La thèse de doctorat d’Émilie Caillaud, co-dirigée par N. Dieudonné-Glad et D. Béziat à l’Université Toulouse II et le laboratoire Traces portait sur la métallurgie du fer en Gaule du Centre-Ouest. Soutenue en 2017, elle avait comme objectif l’analyse historique et écologique de l’intégration des activités métallurgiques au sein des territoires des Santons et des Pictons.
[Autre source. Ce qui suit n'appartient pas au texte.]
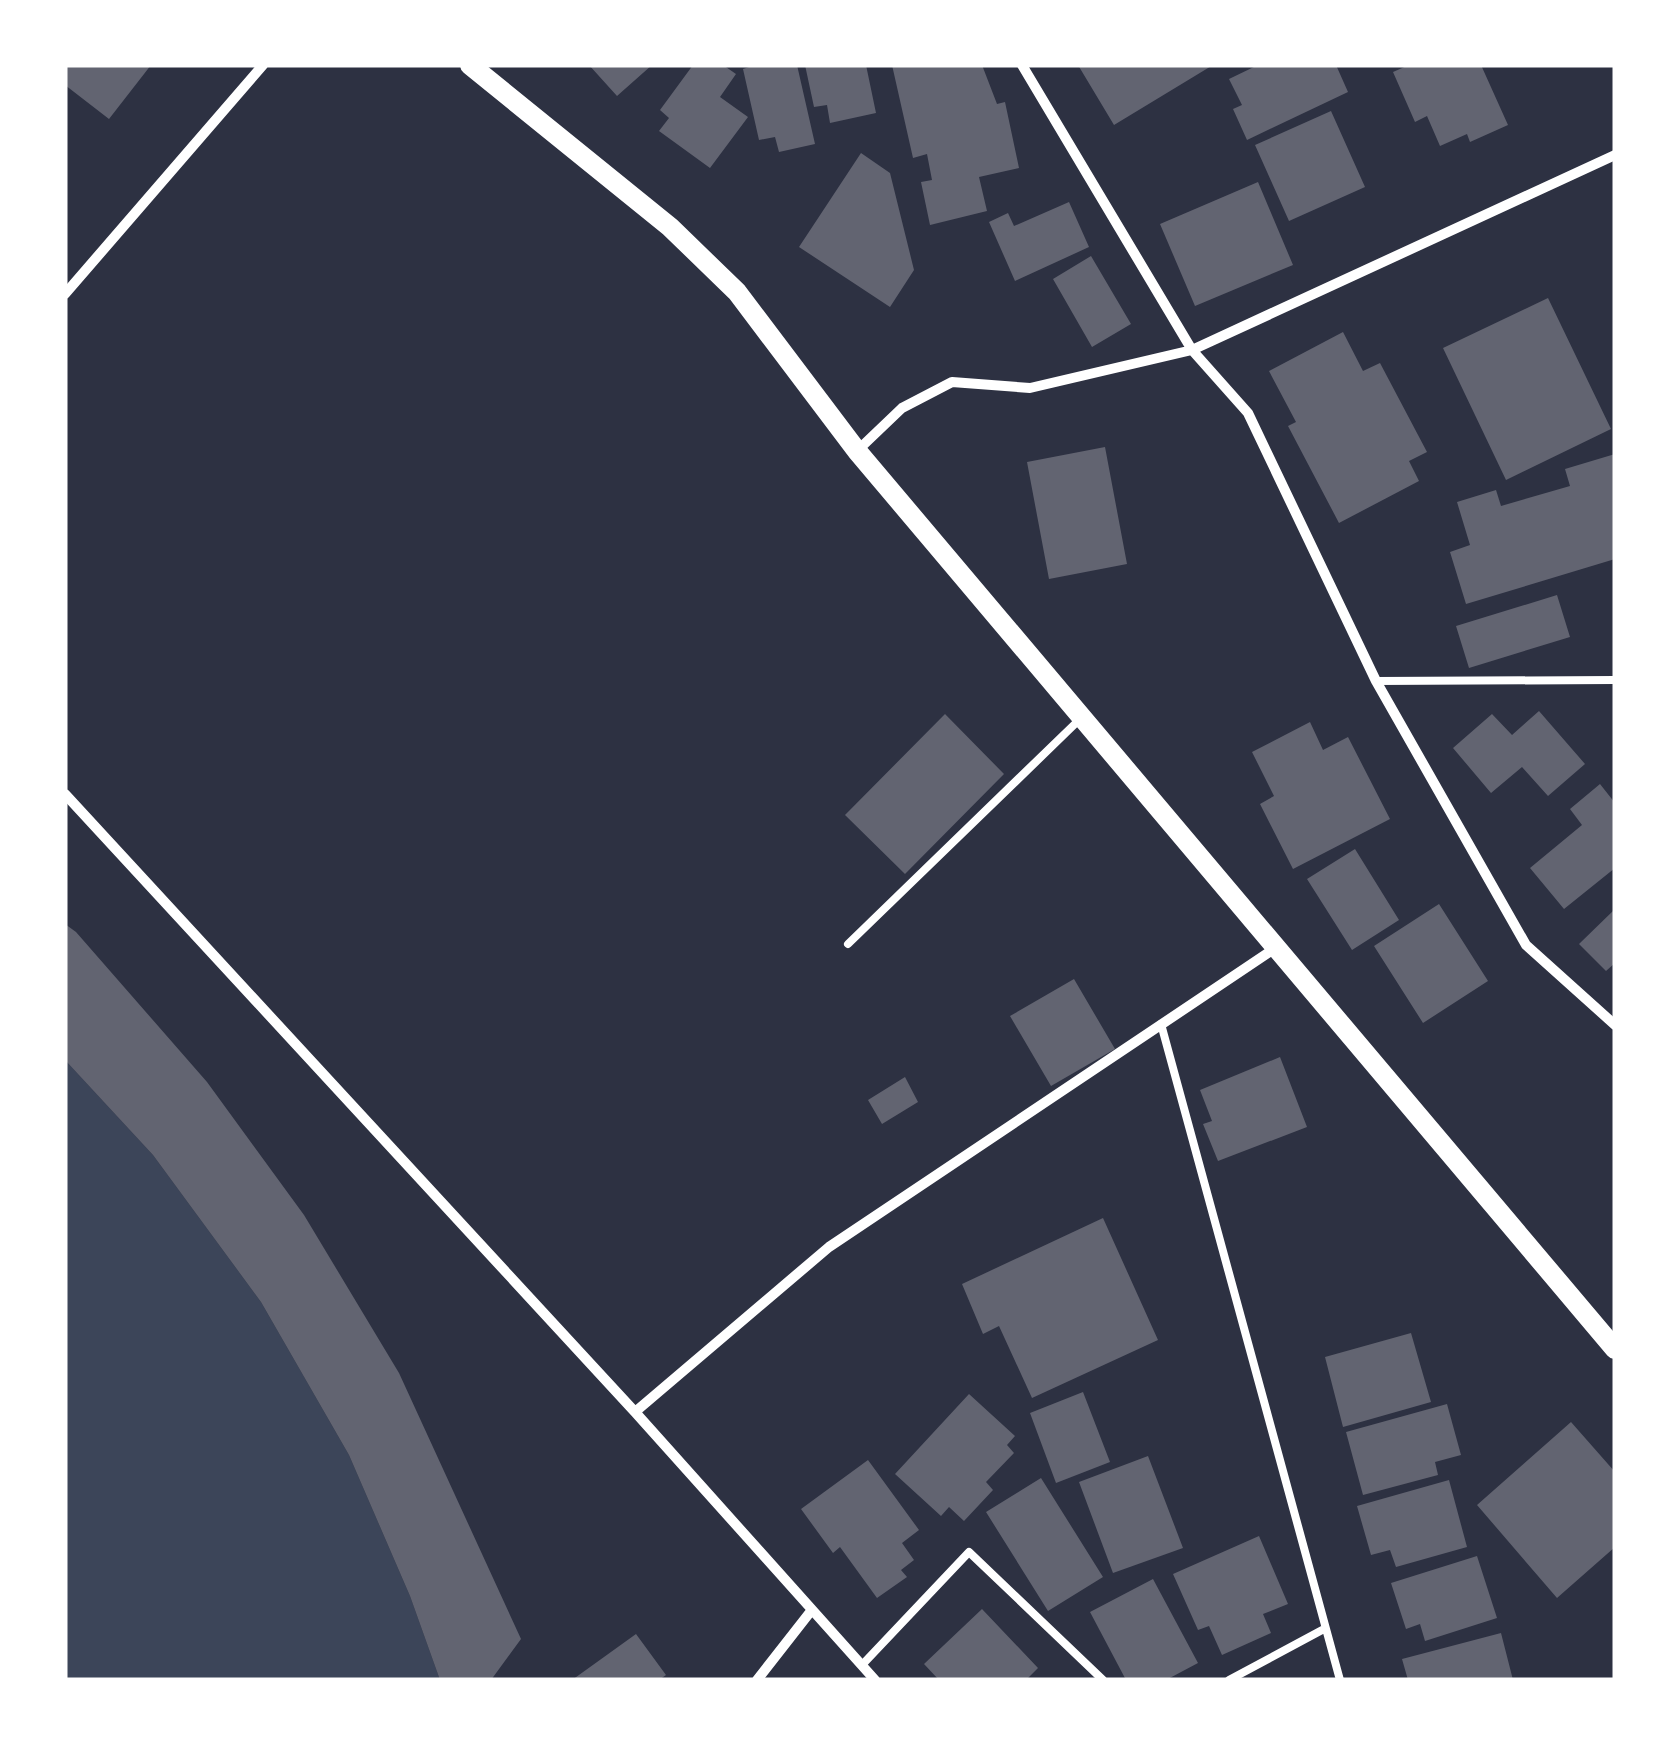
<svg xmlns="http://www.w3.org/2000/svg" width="1680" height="1745" viewBox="0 0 1680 1745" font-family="'PT Sans',sans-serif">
  <rect width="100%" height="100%" fill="#2d3142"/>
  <!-- green -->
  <path fill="#3c4559" d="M 65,1060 L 153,1155 L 261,1302 L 349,1455 L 410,1596 L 440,1680 L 65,1680 Z"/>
  <!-- building -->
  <path fill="#626471" d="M 65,65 L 151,65 L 109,119 L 65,85 Z
    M 589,65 L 652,65 L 617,96 Z
    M 693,65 L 723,65 L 736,74 L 720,97 L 748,117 L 710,168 L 659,131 L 669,118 L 660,110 Z
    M 755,65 L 797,65 L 815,144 L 779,152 L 775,137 L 759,140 L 743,69 Z
    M 805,65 L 866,65 L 876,113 L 830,123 L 827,105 L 814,107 Z
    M 892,65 L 982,65 L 997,104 L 1005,102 L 1019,168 L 979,177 L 987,211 L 930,225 L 921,182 L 932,180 L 927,154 L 913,158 Z
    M 1078,65 L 1213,65 L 1114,125 Z
    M 1258,65 L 1336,65 L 1348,92 L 1247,140 L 1233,109 L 1242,105 L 1229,79 Z
    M 1409,65 L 1481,65 L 1508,125 L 1470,142 L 1467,134 L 1440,146 L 1427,116 L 1415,122 L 1393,72 Z
    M 1331,111 L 1365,187 L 1289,221 L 1255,145 Z
    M 861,153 L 890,173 L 914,270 L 890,307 L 799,247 Z
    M 1258,182 L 1293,265 L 1195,306 L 1160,224 Z
    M 1069,202 L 1089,247 L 1015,281 L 989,222 L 1008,213 L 1014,226 Z
    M 1091,256 L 1131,324 L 1092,347 L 1053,279 Z
    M 1548,298 L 1611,429 L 1506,480 L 1443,348 Z
    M 1343,332 L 1363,371 L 1380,363 L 1427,452 L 1409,461 L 1419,481 L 1339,523 L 1288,426 L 1296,422 L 1269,371 Z
    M 1105,447 L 1127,564 L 1049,579 L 1027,462 Z
    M 1615,454 L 1615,559 L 1466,604 L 1450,552 L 1470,545 L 1457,502 L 1496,490 L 1501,506 L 1570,486 L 1565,469 Z
    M 1557,595 L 1570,637 L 1469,668 L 1456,626 Z
    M 1539,711 L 1585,764 L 1548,796 L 1522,767 L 1491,793 L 1453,748 L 1492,714 L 1512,735 Z
    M 945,714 L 1004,774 L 905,874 L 845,815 Z
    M 1310,722 L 1323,750 L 1348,737 L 1390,819 L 1293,869 L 1260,804 L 1274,796 L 1252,752 Z
    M 1600,784 L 1615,803 L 1615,868 L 1564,909 L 1530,868 L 1582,825 L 1570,809 Z
    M 1355,849 L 1399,920 L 1352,950 L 1307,879 Z
    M 1439,904 L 1488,981 L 1423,1023 L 1374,946 Z
    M 1615,909 L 1615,963 L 1606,971 L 1579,944 Z
    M 65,924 L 76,932 L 207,1082 L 304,1215 L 399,1373 L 521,1639 L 491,1680 L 440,1680 L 410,1596 L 349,1455 L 261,1302 L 153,1155 L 65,1060 Z
    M 1074,979 L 1115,1049 L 1051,1086 L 1010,1016 Z
    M 1280,1057 L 1307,1127 L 1218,1161 L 1203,1124 L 1212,1121 L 1200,1090 Z
    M 905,1077 L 918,1102 L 882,1124 L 868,1100 Z
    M 1103,1218 L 1158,1340 L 1032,1398 L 999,1326 L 983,1334 L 962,1284 Z
    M 1411,1333 L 1431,1402 L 1343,1427 L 1325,1357 Z
    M 1083,1392 L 1110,1462 L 1056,1483 L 1030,1413 Z
    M 969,1394 L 1015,1436 L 1007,1445 L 1014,1453 L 986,1482 L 993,1490 L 964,1521 L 949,1507 L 941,1516 L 895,1474 Z
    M 1447,1404 L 1461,1455 L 1435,1462 L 1438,1475 L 1363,1495 L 1346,1432 Z
    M 1571,1422 L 1615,1472 L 1615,1547 L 1557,1598 L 1477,1505 Z
    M 1148,1456 L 1183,1548 L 1113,1573 L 1079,1482 Z
    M 868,1460 L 919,1530 L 902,1543 L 914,1560 L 901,1570 L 907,1577 L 877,1598 L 840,1547 L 833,1553 L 801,1509 Z
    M 1041,1478 L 1103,1577 L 1048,1611 L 986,1512 Z
    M 1449,1480 L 1467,1547 L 1396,1567 L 1390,1550 L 1371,1555 L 1357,1506 Z
    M 1259,1536 L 1288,1604 L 1263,1614 L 1271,1633 L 1222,1655 L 1209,1626 L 1198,1630 L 1173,1574 Z
    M 1477,1556 L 1497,1618 L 1425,1641 L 1420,1624 L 1406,1629 L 1391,1583 Z
    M 1153,1579 L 1198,1663 L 1166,1680 L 1126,1680 L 1090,1612 Z
    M 982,1609 L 1038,1668 L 1026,1680 L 939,1680 L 924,1664 Z
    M 1501,1633 L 1513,1680 L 1408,1680 L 1402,1659 Z
    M 636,1634 L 666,1675 L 659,1680 L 572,1680 Z"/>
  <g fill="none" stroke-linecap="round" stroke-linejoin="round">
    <!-- service -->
    <path stroke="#fff" stroke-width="8" d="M 1376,681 L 1615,680
      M 848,944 L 1079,720
      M 1161,1024 L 1340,1680
      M 862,1665 L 969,1552 L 1103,1680
      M 1229,1680 L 1324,1629"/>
    <!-- minor -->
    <path stroke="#fff" stroke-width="10" d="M 1022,65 L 1192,350 L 1248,413 L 1376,681 L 1526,945 L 1615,1025
      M 65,294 L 263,65
      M 857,451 L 902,408 L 952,382 L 1030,388 L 1192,350 L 1615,155
      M 65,794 L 635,1412 L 875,1680
      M 635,1412 L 829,1247 L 1277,947
      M 757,1680 L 811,1611"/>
    <!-- secondary -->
    <path stroke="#fff" stroke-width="20" d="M 470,65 L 670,227 L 737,292 L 857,451 L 1615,1349"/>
  </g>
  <!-- border -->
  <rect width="1680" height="1745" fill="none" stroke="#ffffff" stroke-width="135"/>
</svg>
L’aspect technique de la production métallurgique a été complétée par la caractérisation chimique des inclusions de scories présentes dans les chutes métalliques découvertes dans les ateliers de forge, grâce à des analyses métallographiques.
L’objectif de cette étude était, entre autres, de mieux comprendre la circulation du métal et notamment l’approvisionnement varié des ateliers de forge urbains, la provenance unique de la matière première et de quelle zone de production. Cette approche est tributaire de la bonne connaissance des zones de production, ainsi que de la nature des minerais employés qui peuvent être chimiquement très différents d’une zone de production à l’autre, ou très semblables, rendant impossible l’attribution d’une provenance.

 

Principales productions scientifiques

• Caillaud E., Le fer : réseaux d’échanges et circulation des matières premières métalliques en Aquitaine du VIe s. av. J.-C. au VIe s. ap. J.-C., université de Poitiers. Thèse sous la direction de N. Dieudonné-Glad et de Didier Béziat, soutenue en 2017.

• I. Bertrand, Th. Boucher, N. Dieudonné-Glad, Chr. Loiseau, D. Lusson, L. Maurel, « Outillage et équipement agro-pastoral dans le centre-ouest de la Gaule en contexte rural : un état des lieux, colloque AGER, L’outillage des établissements ruraux en Gaule Romaine, Dijon, 9-10 octobre 2018.